We have previously rejected an argument closely analogous to Venti's position that Count One must be dismissed because it does not exclusively relate to money received illegally within the statute of limitations. Where a check that is alleged to be a conversion is drawn on an account containing both legal and illegal funds, we have held that the government need only show that illegal funds constitute a substantial portion of the account's total in order to support a conviction. See United States v. García- Pastrana, 584 F.3d 351, 369-70 (1st Cir. 2009) (interpreting 18 U.S.C. § 669's prohibition of converting health care funds as a close "analogue" to 18 U.S.C. § 641 and affirming the conviction where a "substantial portion" of the account consisted of health care funds). The same rule applies here. Venti's account had only $334.23 available to cover the $330 check.

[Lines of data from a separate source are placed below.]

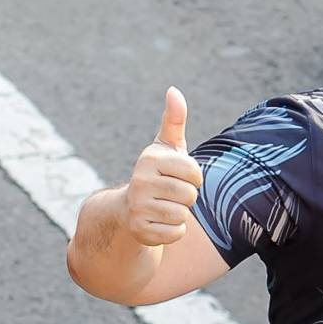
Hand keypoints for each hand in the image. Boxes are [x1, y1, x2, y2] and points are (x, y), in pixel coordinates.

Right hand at [124, 88, 201, 244]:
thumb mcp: (166, 147)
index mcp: (150, 159)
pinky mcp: (140, 230)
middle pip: (190, 195)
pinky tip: (159, 222)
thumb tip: (174, 90)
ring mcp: (138, 207)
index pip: (194, 172)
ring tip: (164, 207)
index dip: (194, 177)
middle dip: (187, 197)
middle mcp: (140, 182)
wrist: (127, 209)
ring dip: (180, 214)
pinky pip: (176, 233)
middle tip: (170, 194)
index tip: (181, 177)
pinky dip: (174, 230)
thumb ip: (174, 119)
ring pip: (183, 215)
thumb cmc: (157, 174)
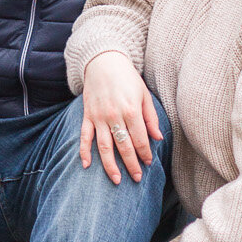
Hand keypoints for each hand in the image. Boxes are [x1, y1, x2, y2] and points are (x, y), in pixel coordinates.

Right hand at [80, 51, 160, 184]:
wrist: (104, 62)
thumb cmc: (127, 78)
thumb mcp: (144, 94)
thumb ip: (151, 117)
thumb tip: (158, 138)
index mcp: (131, 110)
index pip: (140, 139)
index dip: (145, 153)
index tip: (149, 163)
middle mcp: (114, 115)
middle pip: (123, 146)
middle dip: (131, 165)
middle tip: (137, 178)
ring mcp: (99, 117)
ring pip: (104, 146)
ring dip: (110, 165)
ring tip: (116, 180)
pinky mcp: (87, 116)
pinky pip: (84, 137)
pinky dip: (84, 152)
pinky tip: (86, 166)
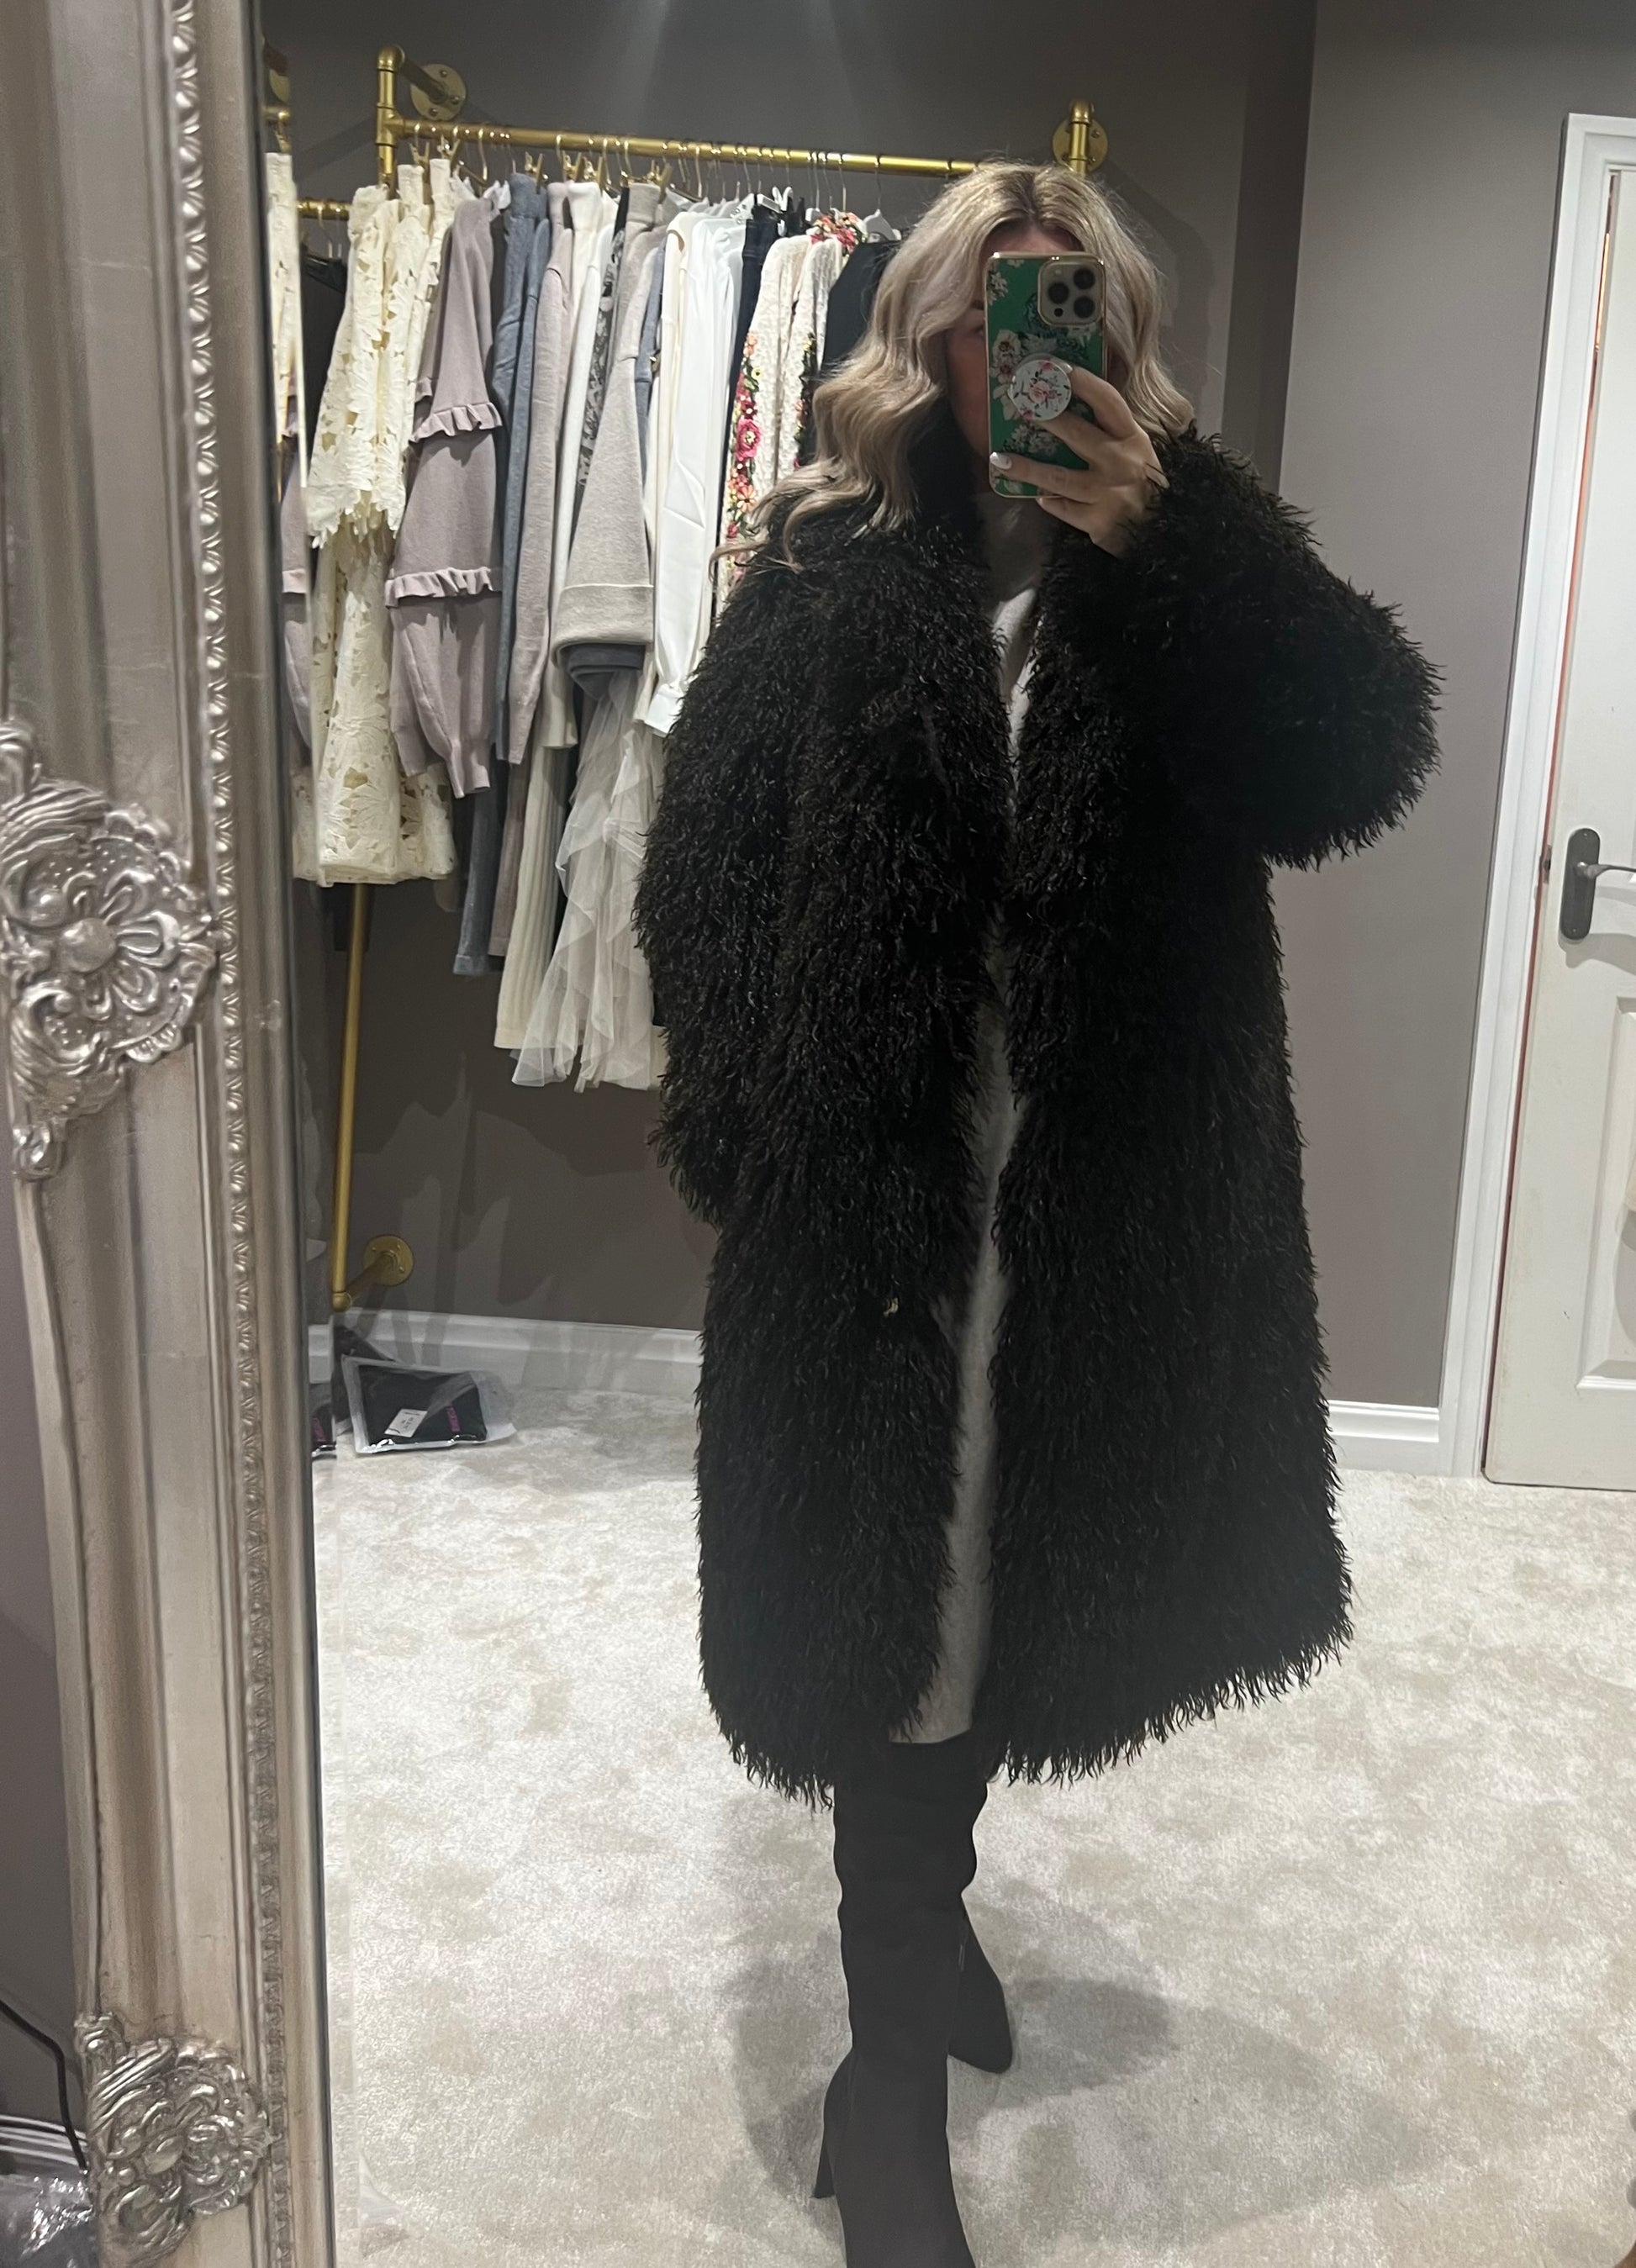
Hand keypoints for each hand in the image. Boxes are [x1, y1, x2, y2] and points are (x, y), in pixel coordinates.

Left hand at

We have no trouble concluding that a reasonable jury could have found that a substantial portion of the account consisted of the $210 in illegally obtained funds that were deposited within the limitations period; the check charged in Count One would have bounced without that deposit. [4] Moreover, we note that accepting Venti's position would have troubling implications. Under his theory, one could always avoid conviction simply by writing a check in any amount greater than the sum of illegally obtained benefits in an account, in effect using the commingled funds as a shield. We reject this conception.

IV.

The conviction is affirmed.

NOTES

[1] 18 U.S.C. § 641 provides: Whoever embezzles, steals, purloins, or knowingly converts to his use or the use of another, or without authority, sells, conveys, or disposes of any record, voucher, money, or thing of value of the United States or of any department or agency thereof . . . or whoever receives, conceals, or retains the same with intent to convert it to his use or gain, knowing it to have been embezzled, stolen, purloined or converted – shall be fined under this title or imprisoned not more than ten years, or both; but if the value of such property in the aggregate, combining amounts from all the counts for which the defendant is convicted in a single case, does not exceed the sum of $1,000, he shall be fined under this title or imprisoned not more than one year, or both.

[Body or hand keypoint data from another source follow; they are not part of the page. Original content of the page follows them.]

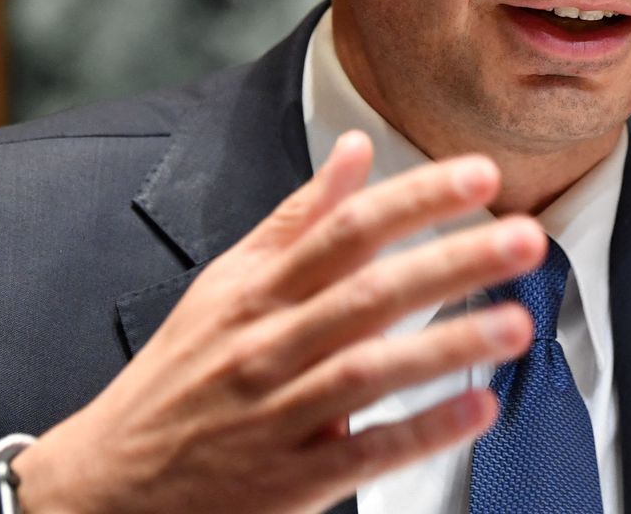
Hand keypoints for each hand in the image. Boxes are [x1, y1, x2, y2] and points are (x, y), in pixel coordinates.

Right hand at [11, 130, 541, 513]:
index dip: (414, 198)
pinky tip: (477, 410)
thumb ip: (297, 219)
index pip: (345, 230)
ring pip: (368, 371)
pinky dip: (421, 431)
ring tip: (516, 323)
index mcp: (256, 293)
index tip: (479, 173)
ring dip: (447, 347)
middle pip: (368, 293)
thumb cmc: (179, 379)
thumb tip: (355, 150)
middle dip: (451, 262)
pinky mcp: (289, 481)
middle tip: (524, 238)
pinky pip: (364, 453)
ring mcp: (277, 415)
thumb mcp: (225, 287)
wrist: (105, 487)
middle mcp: (266, 346)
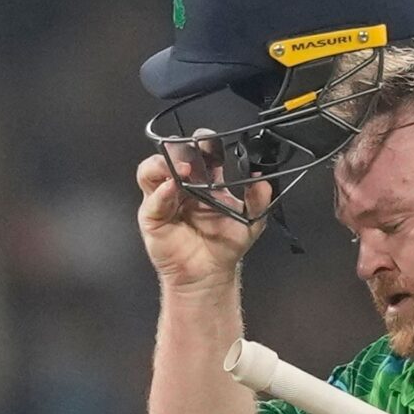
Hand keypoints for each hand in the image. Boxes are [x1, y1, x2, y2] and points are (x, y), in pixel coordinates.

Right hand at [137, 129, 272, 290]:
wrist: (209, 273)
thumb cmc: (226, 245)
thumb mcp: (251, 221)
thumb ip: (258, 200)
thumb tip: (262, 180)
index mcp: (205, 181)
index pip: (200, 153)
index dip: (204, 143)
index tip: (211, 140)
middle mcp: (182, 185)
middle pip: (173, 156)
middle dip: (181, 148)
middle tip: (194, 150)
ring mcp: (164, 198)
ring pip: (152, 170)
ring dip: (165, 164)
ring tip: (183, 169)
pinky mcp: (152, 216)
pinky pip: (152, 198)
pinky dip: (161, 192)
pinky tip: (173, 189)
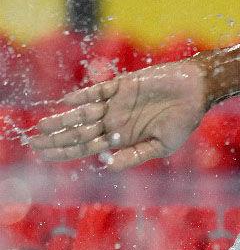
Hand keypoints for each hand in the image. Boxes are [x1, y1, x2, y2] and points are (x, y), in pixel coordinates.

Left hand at [29, 60, 207, 170]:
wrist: (195, 92)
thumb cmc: (183, 121)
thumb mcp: (161, 146)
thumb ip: (135, 155)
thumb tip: (106, 164)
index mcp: (122, 138)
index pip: (87, 147)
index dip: (66, 152)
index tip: (45, 157)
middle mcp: (115, 121)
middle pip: (79, 132)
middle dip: (57, 138)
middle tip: (33, 142)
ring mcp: (117, 103)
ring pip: (84, 113)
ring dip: (64, 120)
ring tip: (42, 126)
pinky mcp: (122, 86)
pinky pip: (99, 91)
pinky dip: (84, 96)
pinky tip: (67, 102)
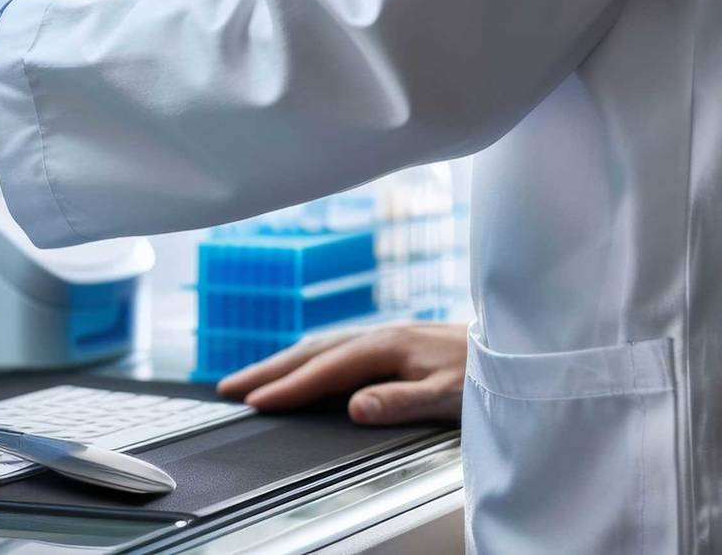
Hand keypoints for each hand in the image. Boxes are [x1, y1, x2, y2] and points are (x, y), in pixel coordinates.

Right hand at [216, 323, 466, 424]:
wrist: (515, 344)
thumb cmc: (485, 372)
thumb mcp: (449, 395)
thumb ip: (401, 401)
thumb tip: (353, 407)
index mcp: (385, 346)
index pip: (324, 370)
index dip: (287, 387)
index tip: (254, 401)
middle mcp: (376, 335)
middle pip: (309, 352)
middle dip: (266, 370)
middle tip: (227, 388)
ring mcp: (380, 335)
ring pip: (317, 347)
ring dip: (280, 362)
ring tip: (250, 379)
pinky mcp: (388, 341)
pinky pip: (332, 348)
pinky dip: (304, 358)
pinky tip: (300, 366)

[2] Venti also includes one sentence in the facts section of his brief stating that, "[i]n the alternative, the government failed in the charging instrument to properly reference the 'conversion' of government funds as being within the five year statute of limitations." As he does not advance any argument in support of this assertion, we do not consider it further. See United States v. Zannino, 895 F.2d 1, 17 (1st Cir. 1990) (holding that perfunctory arguments are deemed waived).

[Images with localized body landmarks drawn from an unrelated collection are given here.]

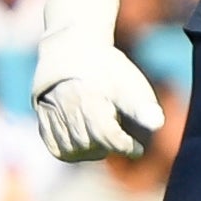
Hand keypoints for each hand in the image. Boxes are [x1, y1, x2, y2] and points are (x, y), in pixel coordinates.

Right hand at [30, 0, 164, 161]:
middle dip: (107, 147)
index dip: (125, 147)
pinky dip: (69, 152)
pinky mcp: (43, 114)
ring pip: (70, 148)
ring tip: (103, 144)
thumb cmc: (107, 68)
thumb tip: (158, 124)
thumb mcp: (128, 82)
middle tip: (119, 141)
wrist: (74, 47)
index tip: (138, 149)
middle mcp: (68, 105)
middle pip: (89, 144)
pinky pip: (54, 145)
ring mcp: (53, 111)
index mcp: (91, 97)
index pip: (107, 135)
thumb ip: (142, 106)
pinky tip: (84, 147)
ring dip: (89, 152)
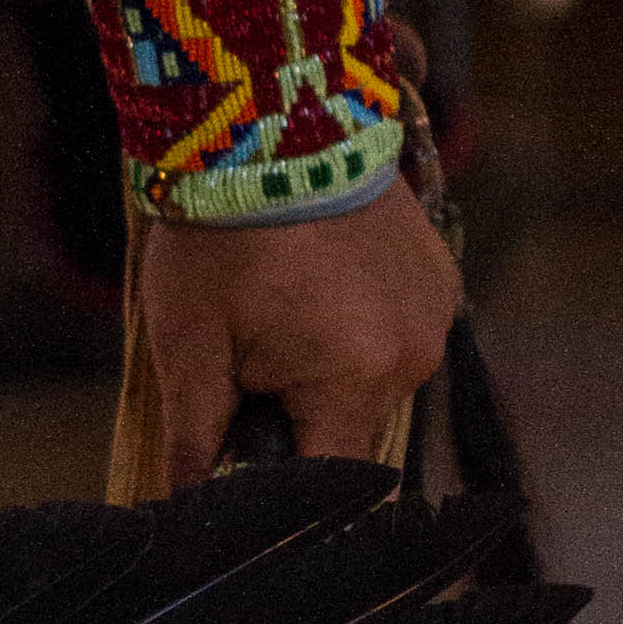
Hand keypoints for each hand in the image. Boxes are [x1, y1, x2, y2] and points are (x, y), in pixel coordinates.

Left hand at [135, 176, 461, 489]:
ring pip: (372, 381)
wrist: (273, 122)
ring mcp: (433, 313)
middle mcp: (412, 356)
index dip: (280, 480)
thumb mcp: (188, 341)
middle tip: (245, 354)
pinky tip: (316, 282)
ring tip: (280, 306)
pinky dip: (355, 326)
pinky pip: (395, 332)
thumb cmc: (221, 232)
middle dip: (295, 413)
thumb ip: (194, 431)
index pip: (326, 480)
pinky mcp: (439, 277)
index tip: (242, 451)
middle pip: (349, 429)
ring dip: (327, 368)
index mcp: (354, 380)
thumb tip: (183, 500)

[3] The adequacy of this instruction is not at issue in the specific circumstances of this case. Writ large, however, the instruction appears to be generous toward the defendant. Ordinarily, if some but not all of the elements of a crime are completed outside the limitations period, prosecution can still proceed so long as at least one of the elements occurred within the limitations period. See United States v. Walsh, 928 F.2d 7, 11-12 (1st Cir. 1991) (holding that prosecution was only barred by the statute if "the evidence irrefutably established that all elements of the embezzlement were committed" outside the statute).

[4] Venti does not argue that the jury was prohibited from finding that more than $192.11 of the $330 in funds drawn on January 21 came from the $210 January 3 CSRS deposit, nor does he allege a prejudicial variance in the proof between the drawing of the $330 check charged in the indictment and the $210 deposit that supplied some of the funds for the check. Accordingly, even accepting, arguendo, the premise that a conversion occurs when a CSRS deposit is made, see United States v. Miller, 520 F.2d 1208, 1210 (9th Cir. 1975) (upholding a § 641 conviction where defendant deposited a government check into his personal account), the evidence in any event supports the jury finding that the $1,000 threshold was met.